> [Document section]

↓↓↓

The annuity provider explains that the mathematics of deferred income annuities work out such that the earlier one makes an initial investment, the larger the payout in the future, because the insurance company has more time to grow the lump sum. Currently, a man could deposit $20,000 to $25,000, depending on refund options selected, at age 65 and begin receiving $1,000 a month at age 85; a woman would need to deposit slightly more given her longer life expectancy.

Because the Treasury Department's rules are designed to maximize retirement income security, only fixed annuities are approved as QLACs; variable and indexed annuities will continue to be subject to the same minimum withdrawal requirements as typical investment vehicles.

While DCIIA supports regulators’ efforts to encourage more robust and broad-based adoption of lifetime income solutions in U.S. retirement plans, it says there is still more work to do. “There is a real need for innovation in the development of new products and solutions to manage longevity risk,” the association said in a statement.

“Additional regulatory guidance in this arena makes it both easier and simpler to implement these solutions in qualified plans. Such guidance can take many different forms, such as through interpretive guidance or information letters supporting different approaches or examples without necessarily needing to rely on simplistic safe harbors that can have the unintended consequences of inhibiting innovation by creating fear that other potentially better approaches may be inherently ‘un-safe’ from a fiduciary perspective. A regulatory approach that includes a combination of thoughtful safe harbors and flexible examples can go a long way in driving home continued regulatory support for plan sponsor innovation,” DCIIA said.

The association calls on the defined contribution community—sponsors, consultants, Employee Retirement Income Security Act (ERISA) counsel, recordkeepers, investment managers, providers and insurance companies—to embrace the message behind these new regulations and to move toward more widespread adoption of additional tools for participants to use in managing the spending and distribution phase of their retirement.

↑↑↑

> [What is required]
Reproduce the full passage on deferred income annuities word for word. The material that comes next has no connection to the passage on deferred income annuities.

> [Dataset entries]
↓↓↓

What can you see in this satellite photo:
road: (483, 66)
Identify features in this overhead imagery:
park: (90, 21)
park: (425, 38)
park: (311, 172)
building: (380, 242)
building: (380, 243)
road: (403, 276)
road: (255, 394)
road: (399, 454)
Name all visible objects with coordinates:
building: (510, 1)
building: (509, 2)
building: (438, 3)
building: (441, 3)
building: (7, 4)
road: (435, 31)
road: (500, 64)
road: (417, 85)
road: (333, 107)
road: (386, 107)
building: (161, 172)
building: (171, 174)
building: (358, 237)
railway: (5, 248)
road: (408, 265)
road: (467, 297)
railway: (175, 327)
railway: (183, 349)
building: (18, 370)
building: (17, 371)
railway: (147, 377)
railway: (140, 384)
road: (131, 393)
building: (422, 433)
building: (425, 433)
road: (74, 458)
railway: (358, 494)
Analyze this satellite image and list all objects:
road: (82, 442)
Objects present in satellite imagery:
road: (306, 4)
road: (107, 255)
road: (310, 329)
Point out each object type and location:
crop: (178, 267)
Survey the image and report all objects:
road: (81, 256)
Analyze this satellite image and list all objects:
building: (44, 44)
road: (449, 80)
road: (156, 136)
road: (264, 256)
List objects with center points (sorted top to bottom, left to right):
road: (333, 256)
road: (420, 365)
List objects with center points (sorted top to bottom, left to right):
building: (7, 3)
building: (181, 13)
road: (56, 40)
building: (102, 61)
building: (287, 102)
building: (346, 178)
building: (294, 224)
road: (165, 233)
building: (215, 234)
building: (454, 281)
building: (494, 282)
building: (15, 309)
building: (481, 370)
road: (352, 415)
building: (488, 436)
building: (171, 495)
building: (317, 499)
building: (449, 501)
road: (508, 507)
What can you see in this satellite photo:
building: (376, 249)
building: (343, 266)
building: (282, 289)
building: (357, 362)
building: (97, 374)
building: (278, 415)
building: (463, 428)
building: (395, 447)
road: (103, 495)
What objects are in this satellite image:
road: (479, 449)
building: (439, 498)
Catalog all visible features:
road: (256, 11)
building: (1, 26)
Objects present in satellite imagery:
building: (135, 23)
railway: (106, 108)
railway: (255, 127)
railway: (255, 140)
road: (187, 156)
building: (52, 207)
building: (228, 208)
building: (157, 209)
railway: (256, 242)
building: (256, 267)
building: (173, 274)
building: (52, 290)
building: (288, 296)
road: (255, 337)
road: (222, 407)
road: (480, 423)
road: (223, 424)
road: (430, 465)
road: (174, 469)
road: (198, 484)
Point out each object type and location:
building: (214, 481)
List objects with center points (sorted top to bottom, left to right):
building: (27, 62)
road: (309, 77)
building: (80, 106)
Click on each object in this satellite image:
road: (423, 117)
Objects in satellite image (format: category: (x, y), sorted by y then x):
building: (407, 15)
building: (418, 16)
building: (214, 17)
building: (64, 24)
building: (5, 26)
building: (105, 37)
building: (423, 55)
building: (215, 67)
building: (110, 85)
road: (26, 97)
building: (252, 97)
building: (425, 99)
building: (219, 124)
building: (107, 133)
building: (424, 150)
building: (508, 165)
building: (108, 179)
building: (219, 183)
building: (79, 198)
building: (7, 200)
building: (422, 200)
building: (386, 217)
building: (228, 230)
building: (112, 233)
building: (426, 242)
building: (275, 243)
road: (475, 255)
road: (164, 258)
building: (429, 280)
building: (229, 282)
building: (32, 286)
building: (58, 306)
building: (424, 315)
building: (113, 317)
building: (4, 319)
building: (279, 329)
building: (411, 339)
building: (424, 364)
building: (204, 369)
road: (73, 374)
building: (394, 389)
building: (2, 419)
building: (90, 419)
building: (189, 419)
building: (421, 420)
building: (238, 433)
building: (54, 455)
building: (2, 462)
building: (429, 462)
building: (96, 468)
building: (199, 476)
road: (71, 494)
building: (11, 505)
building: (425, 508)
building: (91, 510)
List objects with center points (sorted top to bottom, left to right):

↑↑↑

> [Task answer]
The annuity provider explains that the mathematics of deferred income annuities work out such that the earlier one makes an initial investment, the larger the payout in the future, because the insurance company has more time to grow the lump sum. Currently, a man could deposit $20,000 to $25,000, depending on refund options selected, at age 65 and begin receiving $1,000 a month at age 85; a woman would need to deposit slightly more given her longer life expectancy.

Because the Treasury Department's rules are designed to maximize retirement income security, only fixed annuities are approved as QLACs; variable and indexed annuities will continue to be subject to the same minimum withdrawal requirements as typical investment vehicles.

While DCIIA supports regulators’ efforts to encourage more robust and broad-based adoption of lifetime income solutions in U.S. retirement plans, it says there is still more work to do. “There is a real need for innovation in the development of new products and solutions to manage longevity risk,” the association said in a statement.

“Additional regulatory guidance in this arena makes it both easier and simpler to implement these solutions in qualified plans. Such guidance can take many different forms, such as through interpretive guidance or information letters supporting different approaches or examples without necessarily needing to rely on simplistic safe harbors that can have the unintended consequences of inhibiting innovation by creating fear that other potentially better approaches may be inherently ‘un-safe’ from a fiduciary perspective. A regulatory approach that includes a combination of thoughtful safe harbors and flexible examples can go a long way in driving home continued regulatory support for plan sponsor innovation,” DCIIA said.

The association calls on the defined contribution community—sponsors, consultants, Employee Retirement Income Security Act (ERISA) counsel, recordkeepers, investment managers, providers and insurance companies—to embrace the message behind these new regulations and to move toward more widespread adoption of additional tools for participants to use in managing the spending and distribution phase of their retirement.